Umay, gözlerini bana kaldırdı. Sessizce başını salladı, sonra usulca başımı ellerinin arasına aldı ve alnıma bir öpücük kondurdu.
“Sana bir şey olmasın yeter, Altay…” dedi, sesi neredeyse fısıltı kadar hafifti.
Ama ben duydum.
Ve içimde bir kez daha yemin ettim: Ona bir şey olmayacak. Ben yaşadıkça, o güvende olacak.
İlteriş hızla eliyle işaret etti.
“Hadi! Çıkıyoruz! Koruma kalkanı oluşturun!”
Ulaş ve Mustafa Kemal hemen Umay’ı ortalarına aldı. Burak ve İlteriş, en önde ilerliyordu. Ben arkada, elim tetikte Umay’ın hemen yanında yürüyordum. Sol kolum sızlıyordu ama hissetmiyordum bile.
Gecenin soğuk havası üzerimize çökerken, gölgelerin içinden hızla süzülerek binadan çıktık.
Araç kapıları açıldı, Umay’ı hızla içeri aldık. Ben de yanına oturdum. Motorun sesi yükseldi ve hızla karargâha doğru ilerledik.

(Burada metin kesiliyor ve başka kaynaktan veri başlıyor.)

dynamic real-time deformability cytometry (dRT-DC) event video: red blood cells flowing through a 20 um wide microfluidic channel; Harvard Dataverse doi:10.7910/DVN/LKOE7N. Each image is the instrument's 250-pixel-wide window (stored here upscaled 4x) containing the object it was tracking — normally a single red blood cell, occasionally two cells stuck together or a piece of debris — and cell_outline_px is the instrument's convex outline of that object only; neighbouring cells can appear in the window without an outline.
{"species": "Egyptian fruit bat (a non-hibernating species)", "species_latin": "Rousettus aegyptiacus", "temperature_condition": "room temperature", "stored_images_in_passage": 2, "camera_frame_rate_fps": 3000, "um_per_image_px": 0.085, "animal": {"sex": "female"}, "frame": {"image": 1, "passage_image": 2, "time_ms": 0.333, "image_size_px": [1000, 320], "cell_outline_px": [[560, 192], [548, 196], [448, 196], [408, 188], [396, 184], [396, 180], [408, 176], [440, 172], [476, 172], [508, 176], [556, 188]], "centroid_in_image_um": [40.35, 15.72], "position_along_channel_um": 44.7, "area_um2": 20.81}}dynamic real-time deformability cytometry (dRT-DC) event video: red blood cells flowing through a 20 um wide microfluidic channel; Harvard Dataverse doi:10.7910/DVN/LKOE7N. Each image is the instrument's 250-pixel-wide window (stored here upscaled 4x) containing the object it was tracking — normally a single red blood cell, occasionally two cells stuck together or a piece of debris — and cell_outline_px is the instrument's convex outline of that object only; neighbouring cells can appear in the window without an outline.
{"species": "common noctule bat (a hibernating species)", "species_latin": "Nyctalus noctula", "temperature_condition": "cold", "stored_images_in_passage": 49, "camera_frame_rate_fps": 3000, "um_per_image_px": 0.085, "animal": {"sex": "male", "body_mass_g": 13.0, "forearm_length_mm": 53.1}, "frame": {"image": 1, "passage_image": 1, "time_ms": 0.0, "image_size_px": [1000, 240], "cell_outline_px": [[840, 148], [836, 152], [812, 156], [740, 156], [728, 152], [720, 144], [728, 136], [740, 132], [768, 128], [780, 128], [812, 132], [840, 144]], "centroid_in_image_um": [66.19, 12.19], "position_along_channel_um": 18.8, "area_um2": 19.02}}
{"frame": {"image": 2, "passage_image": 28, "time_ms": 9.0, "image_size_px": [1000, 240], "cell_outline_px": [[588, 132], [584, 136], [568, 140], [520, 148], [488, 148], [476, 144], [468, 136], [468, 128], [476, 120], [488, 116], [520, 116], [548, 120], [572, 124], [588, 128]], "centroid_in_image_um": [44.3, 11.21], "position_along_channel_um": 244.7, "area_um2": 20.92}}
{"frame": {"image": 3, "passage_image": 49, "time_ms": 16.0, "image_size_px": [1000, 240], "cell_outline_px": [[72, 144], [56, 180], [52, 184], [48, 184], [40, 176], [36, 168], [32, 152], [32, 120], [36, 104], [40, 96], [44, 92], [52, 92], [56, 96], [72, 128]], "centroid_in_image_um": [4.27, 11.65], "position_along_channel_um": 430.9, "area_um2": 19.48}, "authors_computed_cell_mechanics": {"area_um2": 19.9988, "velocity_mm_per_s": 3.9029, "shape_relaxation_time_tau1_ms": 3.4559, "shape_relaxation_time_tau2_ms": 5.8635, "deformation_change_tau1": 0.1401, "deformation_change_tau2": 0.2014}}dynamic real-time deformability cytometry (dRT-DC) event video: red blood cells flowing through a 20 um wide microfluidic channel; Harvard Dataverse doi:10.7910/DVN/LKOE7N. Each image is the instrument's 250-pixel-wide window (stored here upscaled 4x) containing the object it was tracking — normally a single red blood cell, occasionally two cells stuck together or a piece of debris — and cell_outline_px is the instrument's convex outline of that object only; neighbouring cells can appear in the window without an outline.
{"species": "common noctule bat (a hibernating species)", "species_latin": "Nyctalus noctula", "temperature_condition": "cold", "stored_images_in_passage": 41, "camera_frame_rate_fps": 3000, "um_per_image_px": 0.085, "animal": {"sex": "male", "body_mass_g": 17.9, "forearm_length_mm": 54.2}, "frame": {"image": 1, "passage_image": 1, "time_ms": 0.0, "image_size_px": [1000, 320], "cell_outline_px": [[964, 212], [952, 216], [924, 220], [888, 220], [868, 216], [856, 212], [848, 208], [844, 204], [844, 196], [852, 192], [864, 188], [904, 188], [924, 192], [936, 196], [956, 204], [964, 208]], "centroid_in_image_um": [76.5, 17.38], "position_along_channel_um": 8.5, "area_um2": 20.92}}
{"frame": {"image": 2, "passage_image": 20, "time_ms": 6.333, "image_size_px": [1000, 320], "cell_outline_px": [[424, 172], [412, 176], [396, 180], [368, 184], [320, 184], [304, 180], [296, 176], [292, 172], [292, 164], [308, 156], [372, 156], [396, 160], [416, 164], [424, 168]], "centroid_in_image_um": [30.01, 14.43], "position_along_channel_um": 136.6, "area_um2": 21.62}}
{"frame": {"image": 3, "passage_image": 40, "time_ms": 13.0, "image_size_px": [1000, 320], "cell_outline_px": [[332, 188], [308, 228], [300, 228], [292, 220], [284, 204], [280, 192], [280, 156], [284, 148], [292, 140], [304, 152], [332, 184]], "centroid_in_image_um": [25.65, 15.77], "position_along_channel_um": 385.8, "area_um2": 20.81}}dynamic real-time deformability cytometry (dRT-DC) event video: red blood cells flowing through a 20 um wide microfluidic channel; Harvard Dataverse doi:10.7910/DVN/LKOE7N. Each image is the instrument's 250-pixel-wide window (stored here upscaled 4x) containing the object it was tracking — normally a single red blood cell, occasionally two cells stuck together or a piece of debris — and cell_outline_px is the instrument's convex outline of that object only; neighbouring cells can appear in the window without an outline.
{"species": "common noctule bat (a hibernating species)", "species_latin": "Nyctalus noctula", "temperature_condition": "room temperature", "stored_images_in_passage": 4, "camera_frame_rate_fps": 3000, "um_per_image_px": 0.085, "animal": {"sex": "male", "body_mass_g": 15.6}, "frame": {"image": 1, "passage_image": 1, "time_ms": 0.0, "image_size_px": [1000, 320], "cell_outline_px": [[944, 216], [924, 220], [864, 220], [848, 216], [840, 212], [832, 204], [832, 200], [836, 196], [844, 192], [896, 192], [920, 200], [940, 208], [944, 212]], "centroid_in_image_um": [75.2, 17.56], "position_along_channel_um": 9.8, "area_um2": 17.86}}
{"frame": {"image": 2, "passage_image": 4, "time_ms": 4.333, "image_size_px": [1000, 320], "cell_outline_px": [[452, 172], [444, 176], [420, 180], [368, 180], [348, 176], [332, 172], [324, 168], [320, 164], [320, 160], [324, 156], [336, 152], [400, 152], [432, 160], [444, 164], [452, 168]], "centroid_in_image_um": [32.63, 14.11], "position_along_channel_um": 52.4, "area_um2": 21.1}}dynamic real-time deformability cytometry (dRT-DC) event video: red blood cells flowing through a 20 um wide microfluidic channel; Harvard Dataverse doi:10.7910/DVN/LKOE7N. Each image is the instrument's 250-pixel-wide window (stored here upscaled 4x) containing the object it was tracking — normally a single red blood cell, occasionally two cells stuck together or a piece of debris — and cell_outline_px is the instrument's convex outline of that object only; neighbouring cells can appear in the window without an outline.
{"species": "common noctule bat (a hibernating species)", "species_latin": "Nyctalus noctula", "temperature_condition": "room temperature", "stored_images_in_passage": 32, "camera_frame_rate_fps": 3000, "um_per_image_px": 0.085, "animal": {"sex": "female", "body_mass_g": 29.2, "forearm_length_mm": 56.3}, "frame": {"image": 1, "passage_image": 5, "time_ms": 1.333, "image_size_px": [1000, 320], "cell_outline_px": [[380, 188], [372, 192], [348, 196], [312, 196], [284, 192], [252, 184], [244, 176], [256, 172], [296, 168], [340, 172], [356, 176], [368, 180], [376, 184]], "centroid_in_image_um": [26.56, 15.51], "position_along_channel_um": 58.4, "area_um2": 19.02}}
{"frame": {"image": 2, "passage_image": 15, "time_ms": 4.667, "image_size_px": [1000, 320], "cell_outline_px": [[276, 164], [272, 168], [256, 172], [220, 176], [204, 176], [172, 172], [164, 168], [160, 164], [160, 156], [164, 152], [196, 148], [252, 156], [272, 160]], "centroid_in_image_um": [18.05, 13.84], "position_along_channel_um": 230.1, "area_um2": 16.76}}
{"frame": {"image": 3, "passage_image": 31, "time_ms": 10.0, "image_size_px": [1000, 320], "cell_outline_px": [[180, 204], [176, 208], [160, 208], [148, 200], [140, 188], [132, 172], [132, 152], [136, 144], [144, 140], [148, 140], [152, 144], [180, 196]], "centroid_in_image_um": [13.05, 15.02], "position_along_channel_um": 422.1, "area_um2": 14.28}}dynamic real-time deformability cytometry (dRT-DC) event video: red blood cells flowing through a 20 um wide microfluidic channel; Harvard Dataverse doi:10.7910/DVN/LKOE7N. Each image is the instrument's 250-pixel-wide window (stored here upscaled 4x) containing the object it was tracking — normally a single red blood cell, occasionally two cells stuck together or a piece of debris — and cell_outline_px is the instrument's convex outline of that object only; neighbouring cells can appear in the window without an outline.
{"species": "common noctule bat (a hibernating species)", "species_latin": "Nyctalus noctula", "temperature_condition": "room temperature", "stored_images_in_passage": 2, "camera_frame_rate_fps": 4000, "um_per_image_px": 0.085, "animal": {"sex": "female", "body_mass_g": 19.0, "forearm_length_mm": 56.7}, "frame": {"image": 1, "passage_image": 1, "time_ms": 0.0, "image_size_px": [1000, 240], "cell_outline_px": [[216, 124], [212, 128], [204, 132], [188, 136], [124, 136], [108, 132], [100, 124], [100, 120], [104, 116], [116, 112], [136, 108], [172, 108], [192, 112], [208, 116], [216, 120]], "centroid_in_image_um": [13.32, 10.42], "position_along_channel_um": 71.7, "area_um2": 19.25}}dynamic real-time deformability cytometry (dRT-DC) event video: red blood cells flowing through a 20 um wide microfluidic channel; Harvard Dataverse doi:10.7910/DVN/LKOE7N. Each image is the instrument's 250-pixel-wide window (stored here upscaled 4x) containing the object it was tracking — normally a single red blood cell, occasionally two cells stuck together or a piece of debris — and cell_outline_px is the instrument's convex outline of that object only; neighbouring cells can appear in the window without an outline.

Karargâha vardığımızda, araçtan iner inmez Umay beni bırakmadı. Elimden sımsıkı tutuyordu, sanki bıraktığında beni kaybedecekmiş gibi.
“Komutanım, revire!” diye seslendi Ulaş.
Ben tam yürümeye başlayacaktım ki, Umay’ın elindeki güçsüz sıkışı fark ettim. Yorgundu, korkmuştu ama güçlü durmaya çalışıyordu.
“Ben iyiyim, Umay.” dedim hafifçe gülümseyerek.
Ama o başını iki yana salladı.
“Ben de seninle geliyorum.”
Bunu tartışmanın anlamı yoktu. Onu korumak benim görevimse, benim yanında olmak da onun hakkıydı.
Birlikte revire doğru yürüdük. Kapılar açıldığında, içeride bizi bekleyen sağlık ekibi hızla yanıma geldi.
Ama benim gözlerim sadece Umay’daydı.
Ve biliyordum… Bu gece bitmişti ama savaş yeni başlıyordu.
Revirin soğuk, ilaç kokulu atmosferinde derin bir nefes aldım. Kolumdaki sızı yavaş yavaş kendini hissettirmeye başlamıştı ama Umay sağ salim yanımdaydı ya, gerisi umrumda bile değildi.
Doktor Gökhan, yarama son kez göz gezdirip hafifçe gülümsedi. “Şanslısın, Altay. Kurşun sıyırmış. Biraz daha derine gitseydi işin zor olurdu.”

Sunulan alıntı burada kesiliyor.